I glance to my right. There she is, the woman in the green hooded rain jacked with whom I exchanged “hi” who later asked me “are you okay?” She should be long gone by now. What’s she doing here? As our eyes connect, from 100 feet away, she yells, “You’re not slow.” I laugh, “I am slow, but it’s okay. You run every day?”
We begin walking toward each other. From 50 feet, she says, “I’m just trying to learn. I was meeting two other people here, but they gave up before I did.” How could the fools leave? I say, “My body gave up on running long ago.” She says, “It’s hard on the knees. I feel it already.” She lifts her left leg and touches her knee. I say, “My knees weren’t a problem. My back gave out.”
From 20 feet away, she asks, “Is running even a good idea?” I still dream about running highs. I nod, “Oh, yes. Take it slow. And remember to stretch.”

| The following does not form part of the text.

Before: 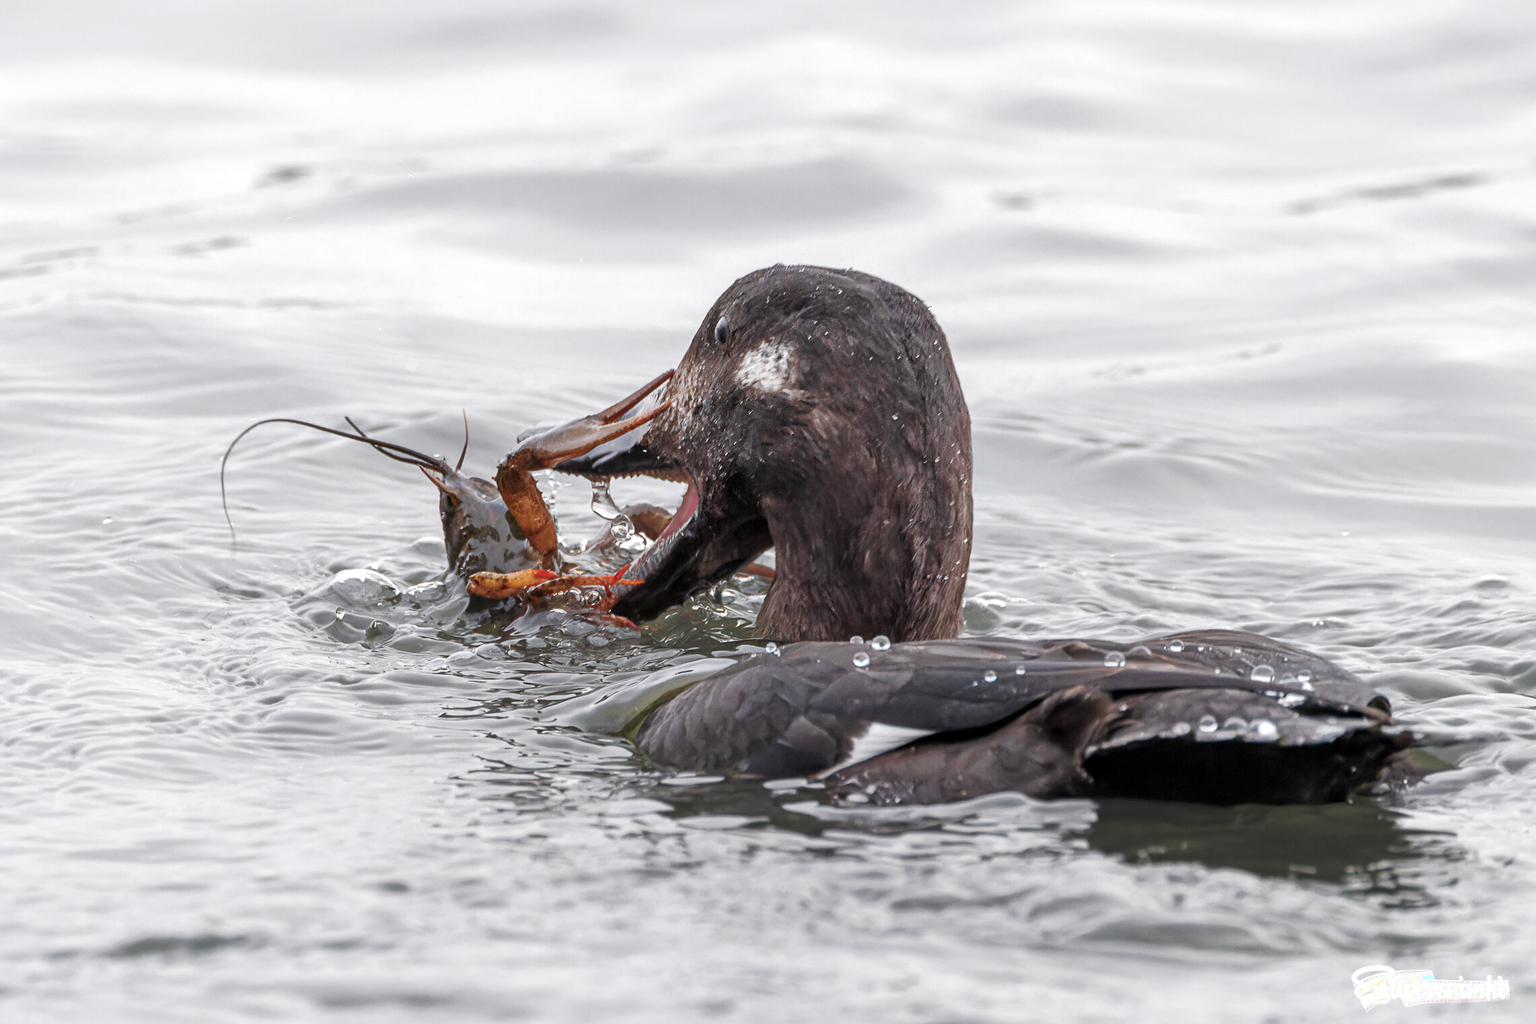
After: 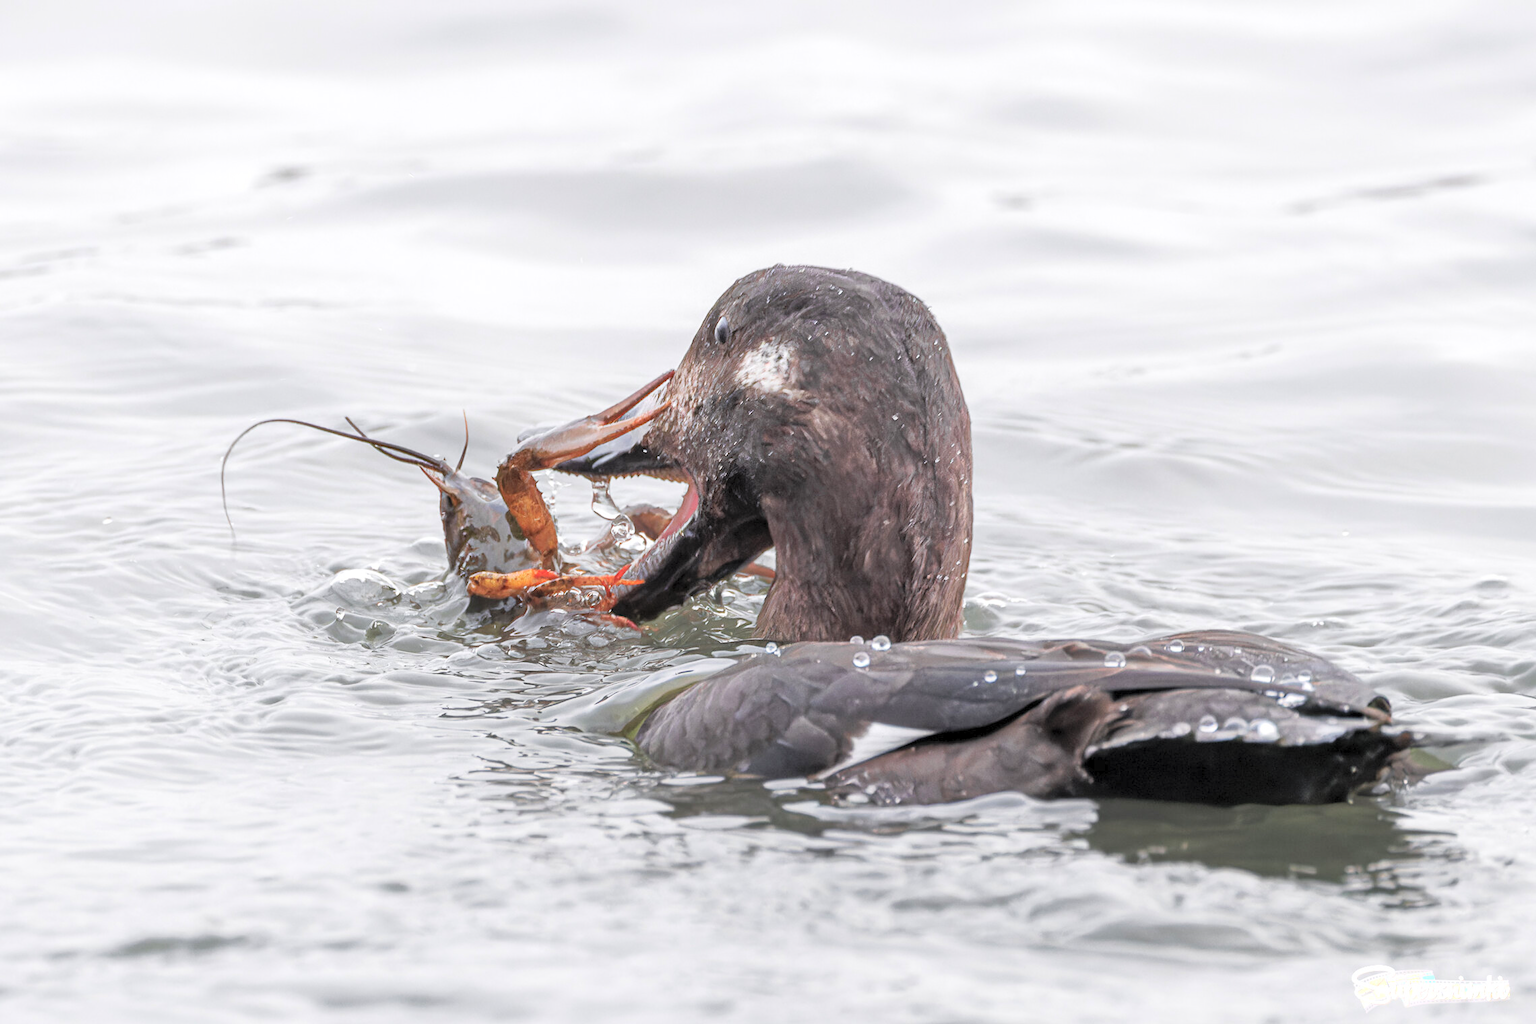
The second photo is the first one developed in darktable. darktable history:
contrast brightness saturation: contrast 0.102, brightness 0.3, saturation 0.138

From six feet away, she says, “I will.. Ah, there it is, she’s giving me another one of those smiles like she did before, a smile that says here we are, alone, together, in this moment.
***
Nearly six months have passed. I never saw her again. Perhaps wearing masks we didn’t recognize each other. The tulips left too soon. After the state’s mask mandate went into effect, I began reminding people who weren’t wearing one, but quickly stopped. One day I realized how much I loved seeing the maskless faces of happy people. As summer ended, kids went back to Zoom school. I still see dozens of regulars, but not everyone, every day. Sometimes, we speak words through our cloth masks, but mostly, we smile with eyes and gesture with hands. Now and then a stranger, often a teenage girl, reassures me, “You’re walking well today.”
One recent Sunday, a masked walker stops me, recognizing me from the YMCA. He introduces his wife and mother-in-law. I recognize the Latinas as YMCA janitors. They’re still out of work because hardly anyone returned to the YMCA after its reopening. Mom says, “I’m home with the children, anyway.” Grandma says, “I’ll never go back.” We part, I linger in the rose garden, walk beneath a trellis, and duck back into the rose garden to avoid photobombing a Black couple’s engagement pictures. I turn too sharply and get caught by a tall rosebush.
Stepping away from their photoshoot, the woman presses her palm against my back, asking, “Are you okay?” as the man helps disentangle the thorns from my clothes as if solving a Rubik’s Cube. Freed, I apologize for getting in their way; the photographer says, “No, we got in your way.” I take one last look into their eyes, go on my way, return to my car, and cry.
This makeshift community I’ve found is more diverse than any I’ve ever known. Living in one of the most diverse counties in the country, that should come as no surprise. But work was predominantly White. The YMCA I experienced was predominantly White, male, older. The park, however, is predominantly nothing, it’s everything. I thank my lucky stars the pandemic brought us together to find and nourish this new community in the People’s Park.